_SUPPLIED RECORDS:_

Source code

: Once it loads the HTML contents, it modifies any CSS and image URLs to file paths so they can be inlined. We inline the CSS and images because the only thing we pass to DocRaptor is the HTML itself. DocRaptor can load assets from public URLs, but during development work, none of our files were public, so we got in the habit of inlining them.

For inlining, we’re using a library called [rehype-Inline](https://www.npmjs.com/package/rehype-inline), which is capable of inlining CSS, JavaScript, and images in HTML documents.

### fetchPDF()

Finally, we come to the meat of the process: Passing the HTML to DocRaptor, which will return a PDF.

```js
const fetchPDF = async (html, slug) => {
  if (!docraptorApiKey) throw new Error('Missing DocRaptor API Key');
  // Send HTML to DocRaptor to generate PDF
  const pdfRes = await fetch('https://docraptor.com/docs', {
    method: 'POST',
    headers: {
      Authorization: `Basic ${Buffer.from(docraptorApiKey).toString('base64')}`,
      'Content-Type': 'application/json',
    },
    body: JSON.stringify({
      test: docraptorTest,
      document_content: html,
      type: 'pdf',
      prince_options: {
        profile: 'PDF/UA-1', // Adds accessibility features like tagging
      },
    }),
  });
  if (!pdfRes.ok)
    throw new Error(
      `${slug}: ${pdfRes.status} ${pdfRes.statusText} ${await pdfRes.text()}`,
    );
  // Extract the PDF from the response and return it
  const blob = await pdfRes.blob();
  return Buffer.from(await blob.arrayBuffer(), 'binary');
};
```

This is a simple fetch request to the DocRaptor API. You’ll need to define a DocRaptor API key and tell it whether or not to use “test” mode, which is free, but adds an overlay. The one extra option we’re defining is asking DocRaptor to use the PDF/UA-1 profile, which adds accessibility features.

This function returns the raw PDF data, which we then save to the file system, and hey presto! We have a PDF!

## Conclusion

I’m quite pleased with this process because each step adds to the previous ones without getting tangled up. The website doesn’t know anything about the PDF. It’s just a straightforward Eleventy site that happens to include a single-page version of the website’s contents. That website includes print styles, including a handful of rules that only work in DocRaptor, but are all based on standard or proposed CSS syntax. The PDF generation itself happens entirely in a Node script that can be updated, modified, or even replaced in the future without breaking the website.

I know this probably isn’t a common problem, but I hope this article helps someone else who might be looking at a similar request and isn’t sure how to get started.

_WORK TO COMPLETE:_ Lines with "inline": return each one from the data above.

_EXPECTED OUTPUT:_
: Once it loads the HTML contents, it modifies any CSS and image URLs to file paths so they can be inlined. We inline the CSS and images because the only thing we pass to DocRaptor is the HTML itself. DocRaptor can load assets from public URLs, but during development work, none of our files were public, so we got in the habit of inlining them.
For inlining, we’re using a library called [rehype-Inline](https://www.npmjs.com/package/rehype-inline), which is capable of inlining CSS, JavaScript, and images in HTML documents.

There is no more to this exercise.